The hall had filled, and it was a rowdy crowd. Previously, this would have driven Vecque to distraction, but under Payne's tutelage she had found a way to keep the men from getting under her skin and bothering her quite so much. It was a combination of mindfulness and inner strength. She was learning how to be more possessed of herself and less by them. It was remarkable, really, how much they could be tolerated. They still got on her nerves, sometimes deeply, but between love and hate, there did, indeed, seem to be a middle ground.
Not that it was ever easy: occupying this ground required constant vigilance and effort. She had her good days and she had her bad ones. So far today was good. But that, she knew, could change in a heartbeat. She had to continually be on guard. She walked a razor-thin line. Her state of mind and body had improved but remained precarious.
Out of habit she glanced around the room, looking for potential trouble spots, anything that might erupt and spill over to involve her. Or be aimed at her to begin with. Her eye was drawn to a nearby table, where there was some heavy drinking and hazing going on. She only recognized a few of the men.
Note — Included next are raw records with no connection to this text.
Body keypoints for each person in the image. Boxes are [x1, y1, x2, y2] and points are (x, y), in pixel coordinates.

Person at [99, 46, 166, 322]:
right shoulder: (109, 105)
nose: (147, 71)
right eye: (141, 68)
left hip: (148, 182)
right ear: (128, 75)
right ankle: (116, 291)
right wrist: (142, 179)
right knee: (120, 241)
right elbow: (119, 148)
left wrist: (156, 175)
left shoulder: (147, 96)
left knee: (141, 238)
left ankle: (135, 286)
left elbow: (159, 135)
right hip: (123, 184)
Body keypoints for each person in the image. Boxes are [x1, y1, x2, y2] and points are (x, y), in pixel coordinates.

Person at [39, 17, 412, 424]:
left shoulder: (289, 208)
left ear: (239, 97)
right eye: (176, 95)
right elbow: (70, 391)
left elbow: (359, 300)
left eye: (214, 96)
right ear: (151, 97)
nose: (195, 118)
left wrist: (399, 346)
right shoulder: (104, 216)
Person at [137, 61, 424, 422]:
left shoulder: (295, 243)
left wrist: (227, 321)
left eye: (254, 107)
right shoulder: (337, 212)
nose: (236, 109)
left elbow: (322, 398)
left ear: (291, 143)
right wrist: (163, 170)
Of the ones she didn't, most were young and had the bewildered and slightly overwhelmed look of new recruits, fresh off the train. One, a pimply boy with sandy hair and eyes a bit too dreamy, she thought, for blasting rock, was being harassed by some of the old-timers. It was in their nature to be drawn to weakness, and they were plying him with drinks and goading him. It was up to the boy to stand up to them and prove himself a man.
At length he took whatever bait it was that they were dangling and got up from the table. Hitching up his pants and puffing out his skinny chest, he sauntered over to the only female in the hall.
“I got a pain,” he said.
Vecque had seen him coming and had prepared herself. She pointed out that she was eating. “I'll be happy to take care of you when I'm done.”
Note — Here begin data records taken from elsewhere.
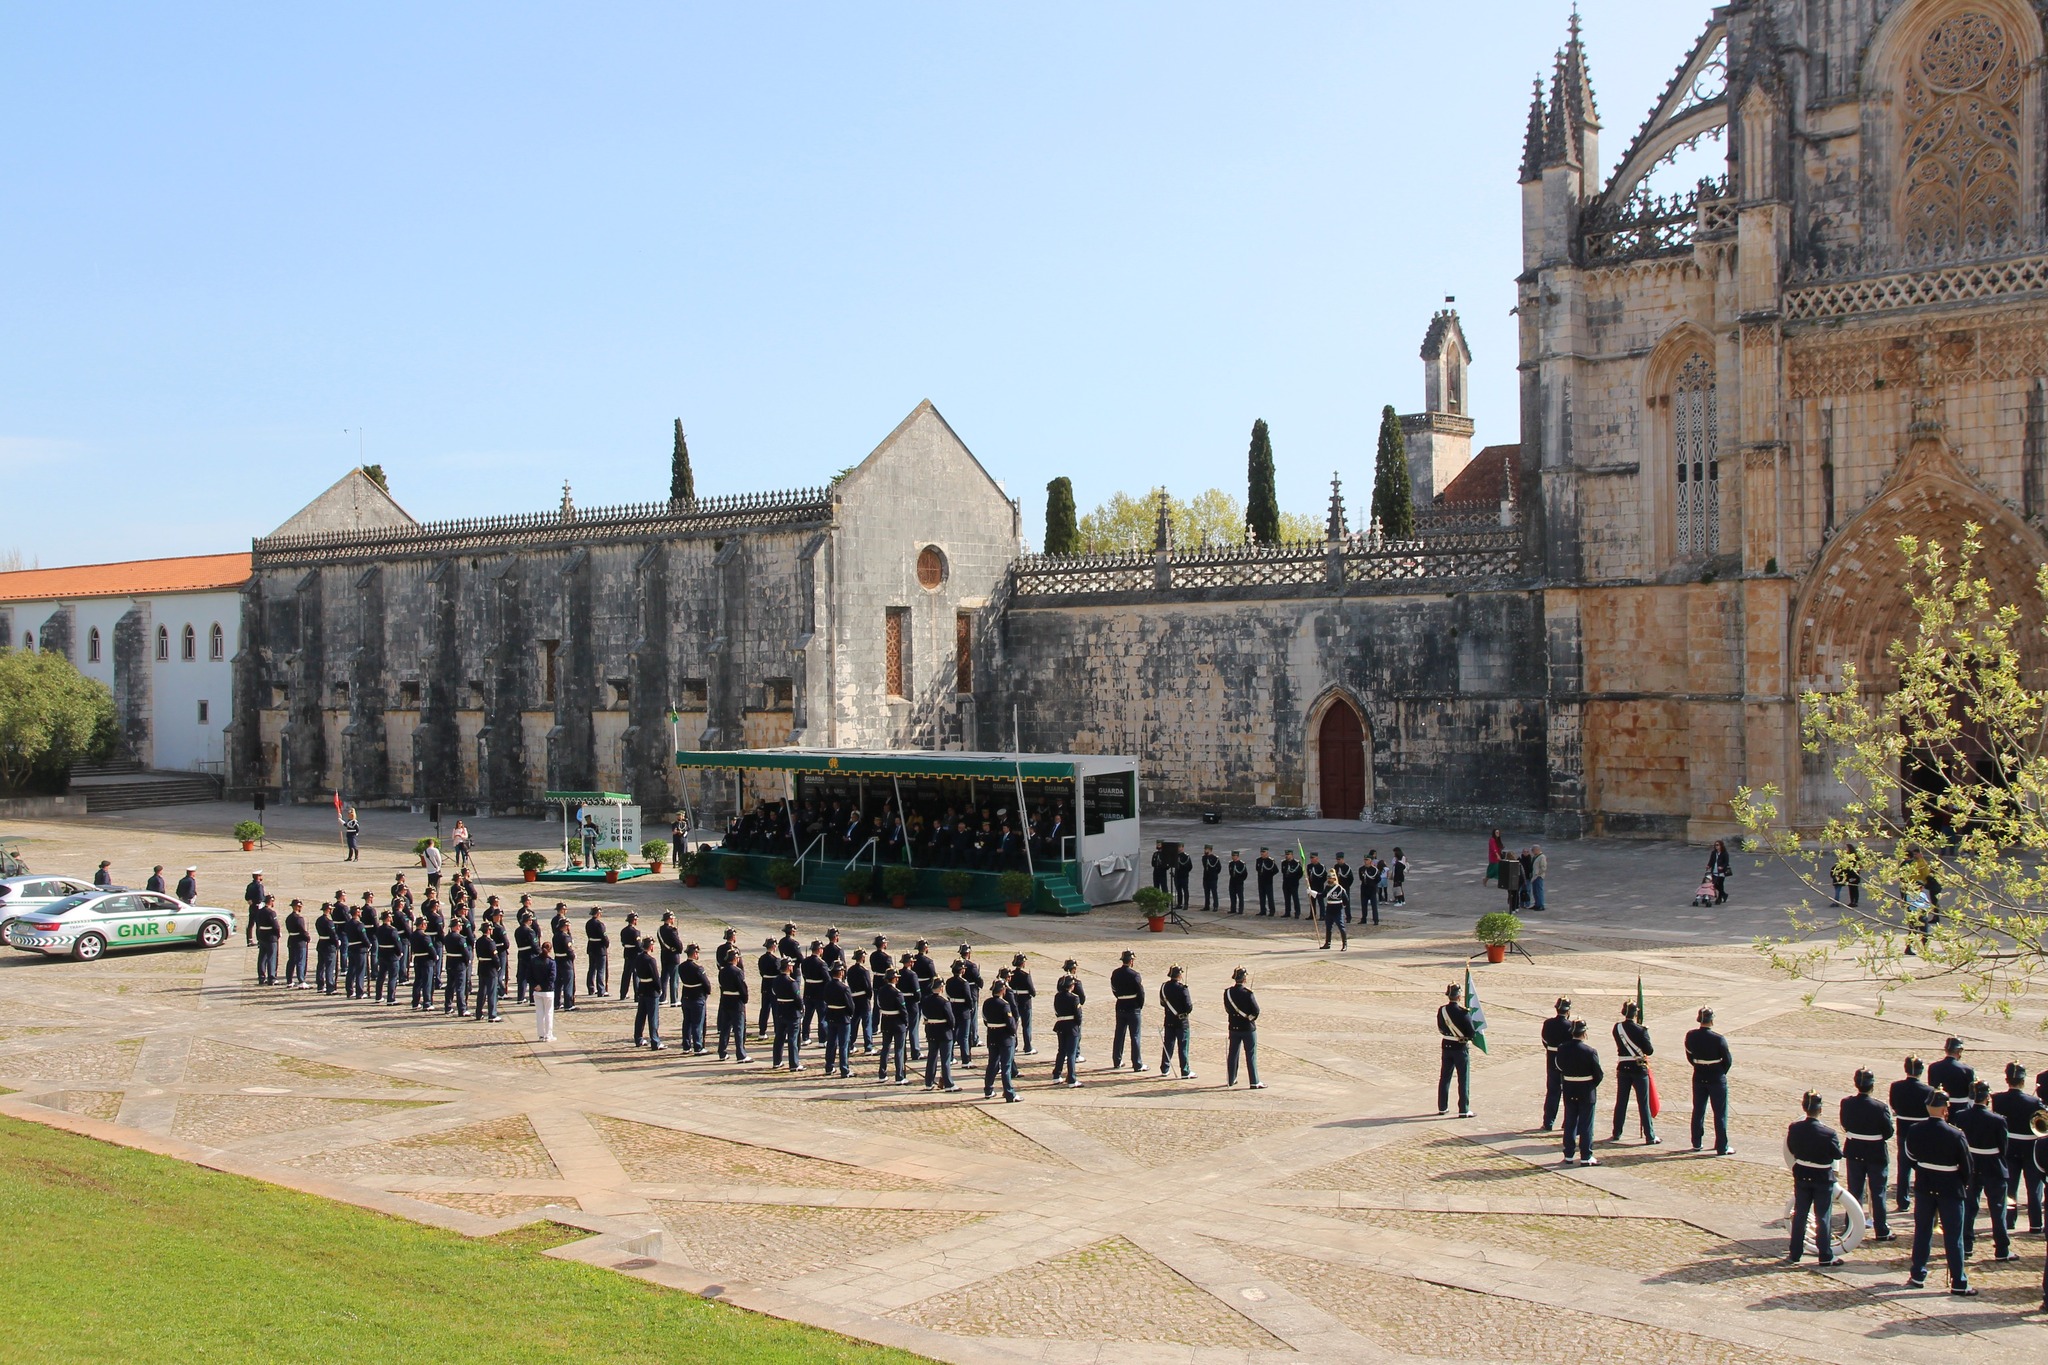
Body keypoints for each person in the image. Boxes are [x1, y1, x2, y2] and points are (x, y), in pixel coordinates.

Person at [1903, 1091, 1975, 1296]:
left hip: (1925, 1184)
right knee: (1954, 1236)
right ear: (1945, 1109)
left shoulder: (1916, 1130)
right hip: (1950, 1188)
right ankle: (1959, 1280)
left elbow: (1911, 1156)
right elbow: (1967, 1167)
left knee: (1923, 1231)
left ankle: (1917, 1274)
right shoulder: (1956, 1134)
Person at [1957, 1080, 2016, 1263]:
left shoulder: (1961, 1116)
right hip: (1992, 1165)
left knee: (1969, 1207)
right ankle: (2001, 1249)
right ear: (1987, 1097)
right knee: (1998, 1209)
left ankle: (1966, 1245)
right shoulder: (1998, 1120)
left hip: (1972, 1164)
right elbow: (2003, 1147)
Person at [1786, 1091, 1847, 1265]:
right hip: (1821, 1177)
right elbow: (1837, 1154)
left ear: (1804, 1108)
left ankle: (1795, 1253)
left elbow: (1792, 1148)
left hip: (1803, 1174)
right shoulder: (1828, 1133)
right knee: (1823, 1216)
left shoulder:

“Happy” was pressing the point, and she congratulated herself on sounding so convincing and remaining so composed. The boy glanced back at the other men, looking to see if he'd completed what was required of him. Fat chance. They were watching him like hawks. Apparently, he'd just begun.
He turned back to Vecque. “This thing won't wait.”
She closed her eyes and counted, praying that when she opened them, he'd be gone. It was such a pleasure to be eating. The food, at long last, tasted good again.
“I'll be finished soon,” she said. “Fifteen minutes. Let's do it then.”
“It can't wait that long.” The drinks had made him unsteady on his feet, and he braced himself against the table edge. “It's urgent.”
“Urgent, is it?”
“Yes.” His voice had taken on a nasal whine.
She sighed. “I see.”
The only area where a healer had any say, the only one where his or her word came close to being law, was in healing. Except in emergencies, patients were not treated outside the healing room. There were good reasons for this, and it was a rule that humans didn't challenge. After looking him up and down, Vecque returned her attention to her plate, where a juicy cutlet sat begging to be eaten. Deftly, she sliced a piece and lifted it to her lips. In her book, initiation into manhood was no emergency. And she hated it when people whined.
“It'll wait,” she said.
“It won't.”
She placed the slice in her mouth and started chewing. Closed her eyes and savored its rich and aromatic taste. Next to her the boy hovered like a bird afraid to land. Tensions rose.